### Task to carry out
Retype the data that follows with no alterations, please.

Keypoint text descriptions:
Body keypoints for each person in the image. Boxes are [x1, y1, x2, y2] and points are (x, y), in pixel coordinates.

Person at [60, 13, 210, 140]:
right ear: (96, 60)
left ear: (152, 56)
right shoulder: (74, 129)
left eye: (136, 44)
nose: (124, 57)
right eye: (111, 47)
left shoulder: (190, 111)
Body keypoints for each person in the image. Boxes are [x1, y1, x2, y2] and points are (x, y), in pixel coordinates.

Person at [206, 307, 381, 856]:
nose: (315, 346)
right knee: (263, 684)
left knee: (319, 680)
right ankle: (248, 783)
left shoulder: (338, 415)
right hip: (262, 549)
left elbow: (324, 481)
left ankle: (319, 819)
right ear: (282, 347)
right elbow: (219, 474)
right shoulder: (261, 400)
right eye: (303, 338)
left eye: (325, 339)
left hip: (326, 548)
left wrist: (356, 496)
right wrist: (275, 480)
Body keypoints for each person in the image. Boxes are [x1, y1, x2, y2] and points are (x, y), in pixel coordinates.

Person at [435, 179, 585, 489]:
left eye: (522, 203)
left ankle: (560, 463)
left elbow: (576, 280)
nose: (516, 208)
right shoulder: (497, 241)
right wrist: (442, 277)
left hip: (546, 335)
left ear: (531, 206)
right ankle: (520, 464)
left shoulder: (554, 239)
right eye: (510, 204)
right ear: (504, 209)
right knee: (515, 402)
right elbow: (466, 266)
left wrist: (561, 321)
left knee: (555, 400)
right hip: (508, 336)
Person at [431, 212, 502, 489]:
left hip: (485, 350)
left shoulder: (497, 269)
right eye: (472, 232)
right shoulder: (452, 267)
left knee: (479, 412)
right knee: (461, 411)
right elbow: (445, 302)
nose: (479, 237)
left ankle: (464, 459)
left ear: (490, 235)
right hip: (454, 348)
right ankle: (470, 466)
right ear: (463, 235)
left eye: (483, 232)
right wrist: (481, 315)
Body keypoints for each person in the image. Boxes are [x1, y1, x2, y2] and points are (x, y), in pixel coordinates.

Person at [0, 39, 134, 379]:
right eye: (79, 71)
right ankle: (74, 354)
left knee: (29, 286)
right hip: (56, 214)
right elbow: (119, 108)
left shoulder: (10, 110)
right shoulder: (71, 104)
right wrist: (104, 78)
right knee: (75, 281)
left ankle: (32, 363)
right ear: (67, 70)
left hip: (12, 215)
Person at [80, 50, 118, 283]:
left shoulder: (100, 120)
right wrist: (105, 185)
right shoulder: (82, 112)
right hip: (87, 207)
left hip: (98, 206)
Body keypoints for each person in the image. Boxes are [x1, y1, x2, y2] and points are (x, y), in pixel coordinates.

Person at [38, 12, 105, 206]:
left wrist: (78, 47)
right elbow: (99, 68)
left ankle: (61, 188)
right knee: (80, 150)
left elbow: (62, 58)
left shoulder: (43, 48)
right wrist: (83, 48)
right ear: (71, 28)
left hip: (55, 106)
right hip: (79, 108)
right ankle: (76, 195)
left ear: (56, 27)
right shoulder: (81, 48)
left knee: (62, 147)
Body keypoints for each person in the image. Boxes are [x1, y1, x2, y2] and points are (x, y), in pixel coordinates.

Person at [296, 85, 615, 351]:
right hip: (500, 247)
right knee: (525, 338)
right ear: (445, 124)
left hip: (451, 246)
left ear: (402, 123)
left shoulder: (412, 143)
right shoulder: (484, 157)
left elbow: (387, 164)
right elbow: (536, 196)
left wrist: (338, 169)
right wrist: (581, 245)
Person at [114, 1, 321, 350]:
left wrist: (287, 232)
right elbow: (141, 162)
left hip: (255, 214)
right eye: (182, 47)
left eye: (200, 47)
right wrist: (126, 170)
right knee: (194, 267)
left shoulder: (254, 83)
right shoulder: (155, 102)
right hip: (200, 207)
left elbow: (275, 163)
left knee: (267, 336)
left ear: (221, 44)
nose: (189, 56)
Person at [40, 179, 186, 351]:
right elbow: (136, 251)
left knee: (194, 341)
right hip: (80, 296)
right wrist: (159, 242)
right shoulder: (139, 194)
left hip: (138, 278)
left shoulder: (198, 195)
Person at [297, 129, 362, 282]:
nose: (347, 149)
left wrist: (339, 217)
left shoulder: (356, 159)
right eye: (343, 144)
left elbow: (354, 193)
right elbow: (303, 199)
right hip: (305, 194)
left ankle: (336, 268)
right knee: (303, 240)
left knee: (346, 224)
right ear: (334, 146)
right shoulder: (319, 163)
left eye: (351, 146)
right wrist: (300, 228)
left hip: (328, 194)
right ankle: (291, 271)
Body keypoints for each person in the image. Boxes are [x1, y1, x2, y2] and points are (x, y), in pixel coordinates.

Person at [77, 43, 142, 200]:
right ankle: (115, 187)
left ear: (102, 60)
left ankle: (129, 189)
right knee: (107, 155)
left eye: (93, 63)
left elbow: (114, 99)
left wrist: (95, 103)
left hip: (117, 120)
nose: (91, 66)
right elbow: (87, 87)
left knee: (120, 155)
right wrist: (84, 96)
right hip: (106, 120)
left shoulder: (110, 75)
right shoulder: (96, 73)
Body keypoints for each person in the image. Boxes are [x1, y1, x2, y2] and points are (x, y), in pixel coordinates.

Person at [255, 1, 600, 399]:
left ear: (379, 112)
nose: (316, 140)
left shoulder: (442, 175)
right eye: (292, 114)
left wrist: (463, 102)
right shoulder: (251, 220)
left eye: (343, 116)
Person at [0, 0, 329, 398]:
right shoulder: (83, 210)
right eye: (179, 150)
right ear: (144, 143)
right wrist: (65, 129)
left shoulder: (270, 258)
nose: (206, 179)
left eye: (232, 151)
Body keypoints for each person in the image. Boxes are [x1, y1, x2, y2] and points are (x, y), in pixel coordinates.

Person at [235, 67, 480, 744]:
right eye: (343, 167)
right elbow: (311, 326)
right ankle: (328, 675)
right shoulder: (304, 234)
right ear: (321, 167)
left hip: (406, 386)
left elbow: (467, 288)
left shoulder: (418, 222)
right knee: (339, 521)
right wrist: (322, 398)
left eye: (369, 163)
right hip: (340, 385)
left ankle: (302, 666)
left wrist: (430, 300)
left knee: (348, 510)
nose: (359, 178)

### Written response
Body keypoints for each person in the image. Boxes are [x1, y1, x2, y2] and points are (x, y), in pixel coordinates.

Person at [60, 13, 210, 140]:
right ear: (96, 60)
left ear: (152, 56)
right shoulder: (74, 129)
left eye: (136, 44)
nose: (124, 57)
right eye: (111, 47)
left shoulder: (190, 111)
Body keypoints for each person in the image. Boxes are [x1, y1, x2, y2] and points are (x, y), in pixel coordinates.

Person at [206, 307, 381, 856]:
nose: (315, 346)
right knee: (263, 684)
left knee: (319, 680)
right ankle: (248, 783)
left shoulder: (338, 415)
right hip: (262, 549)
left elbow: (324, 481)
left ankle: (319, 819)
right ear: (282, 347)
right elbow: (219, 474)
right shoulder: (261, 400)
right eye: (303, 338)
left eye: (325, 339)
left hip: (326, 548)
left wrist: (356, 496)
right wrist: (275, 480)
Body keypoints for each person in the image. Boxes are [x1, y1, x2, y2] and points are (x, y), in pixel coordinates.

Person at [435, 179, 585, 489]:
left eye: (522, 203)
left ankle: (560, 463)
left elbow: (576, 280)
nose: (516, 208)
right shoulder: (497, 241)
right wrist: (442, 277)
left hip: (546, 335)
left ear: (531, 206)
right ankle: (520, 464)
left shoulder: (554, 239)
right eye: (510, 204)
right ear: (504, 209)
right knee: (515, 402)
right elbow: (466, 266)
left wrist: (561, 321)
left knee: (555, 400)
right hip: (508, 336)
Person at [431, 212, 502, 489]:
left hip: (485, 350)
left shoulder: (497, 269)
right eye: (472, 232)
right shoulder: (452, 267)
left knee: (479, 412)
right knee: (461, 411)
right elbow: (445, 302)
nose: (479, 237)
left ankle: (464, 459)
left ear: (490, 235)
right hip: (454, 348)
right ankle: (470, 466)
right ear: (463, 235)
left eye: (483, 232)
right wrist: (481, 315)
Body keypoints for each person in the image. Boxes are [x1, y1, x2, y2] and points are (x, y), in pixel coordinates.

Person at [0, 39, 134, 379]:
right eye: (79, 71)
right ankle: (74, 354)
left knee: (29, 286)
right hip: (56, 214)
right elbow: (119, 108)
left shoulder: (10, 110)
right shoulder: (71, 104)
right wrist: (104, 78)
right knee: (75, 281)
left ankle: (32, 363)
right ear: (67, 70)
left hip: (12, 215)
Person at [80, 50, 118, 283]:
left shoulder: (100, 120)
right wrist: (105, 185)
right shoulder: (82, 112)
right hip: (87, 207)
left hip: (98, 206)
Body keypoints for each person in the image. Boxes are [x1, y1, x2, y2] and points are (x, y), in pixel coordinates.

Person at [38, 12, 105, 206]:
left wrist: (78, 47)
right elbow: (99, 68)
left ankle: (61, 188)
right knee: (80, 150)
left elbow: (62, 58)
left shoulder: (43, 48)
right wrist: (83, 48)
right ear: (71, 28)
left hip: (55, 106)
right hip: (79, 108)
right ankle: (76, 195)
left ear: (56, 27)
right shoulder: (81, 48)
left knee: (62, 147)
Body keypoints for each person in the image. Boxes are [x1, y1, x2, y2] and points are (x, y), in pixel coordinates.

Person at [296, 85, 615, 351]:
right hip: (500, 247)
right knee: (525, 338)
right ear: (445, 124)
left hip: (451, 246)
left ear: (402, 123)
left shoulder: (412, 143)
right shoulder: (484, 157)
left elbow: (387, 164)
right elbow: (536, 196)
left wrist: (338, 169)
right wrist: (581, 245)
Person at [114, 1, 321, 350]:
left wrist: (287, 232)
right elbow: (141, 162)
left hip: (255, 214)
right eye: (182, 47)
left eye: (200, 47)
right wrist: (126, 170)
right knee: (194, 267)
left shoulder: (254, 83)
right shoulder: (155, 102)
right hip: (200, 207)
left elbow: (275, 163)
left knee: (267, 336)
left ear: (221, 44)
nose: (189, 56)
Person at [40, 179, 186, 351]:
right elbow: (136, 251)
left knee: (194, 341)
right hip: (80, 296)
right wrist: (159, 242)
right shoulder: (139, 194)
left hip: (138, 278)
left shoulder: (198, 195)
Person at [297, 129, 362, 282]:
nose: (347, 149)
left wrist: (339, 217)
left shoulder: (356, 159)
right eye: (343, 144)
left elbow: (354, 193)
right elbow: (303, 199)
right hip: (305, 194)
left ankle: (336, 268)
right knee: (303, 240)
left knee: (346, 224)
right ear: (334, 146)
right shoulder: (319, 163)
left eye: (351, 146)
right wrist: (300, 228)
left hip: (328, 194)
right ankle: (291, 271)
Body keypoints for each person in the image. Boxes are [x1, y1, x2, y2] and points are (x, y), in pixel coordinates.

Person at [77, 43, 142, 200]:
right ankle: (115, 187)
left ear: (102, 60)
left ankle: (129, 189)
right knee: (107, 155)
left eye: (93, 63)
left elbow: (114, 99)
left wrist: (95, 103)
left hip: (117, 120)
nose: (91, 66)
right elbow: (87, 87)
left knee: (120, 155)
right wrist: (84, 96)
right hip: (106, 120)
left shoulder: (110, 75)
right shoulder: (96, 73)
Body keypoints for each person in the image. Boxes are [x1, y1, x2, y2] and points are (x, y), in pixel coordinates.

Person at [255, 1, 600, 399]:
left ear: (379, 112)
nose: (316, 140)
left shoulder: (442, 175)
right eye: (292, 114)
left wrist: (463, 102)
right shoulder: (251, 220)
left eye: (343, 116)
Person at [0, 0, 329, 398]:
right shoulder: (83, 210)
right eye: (179, 150)
right ear: (144, 143)
right wrist: (65, 129)
left shoulder: (270, 258)
nose: (206, 179)
left eye: (232, 151)
Body keypoints for each person in the image. Boxes are [x1, y1, x2, y2] and points are (x, y), in pixel coordinates.

Person at [235, 67, 480, 744]:
right eye: (343, 167)
right elbow: (311, 326)
right ankle: (328, 675)
right shoulder: (304, 234)
right ear: (321, 167)
left hip: (406, 386)
left elbow: (467, 288)
left shoulder: (418, 222)
right knee: (339, 521)
right wrist: (322, 398)
left eye: (369, 163)
right hip: (340, 385)
left ankle: (302, 666)
left wrist: (430, 300)
left knee: (348, 510)
nose: (359, 178)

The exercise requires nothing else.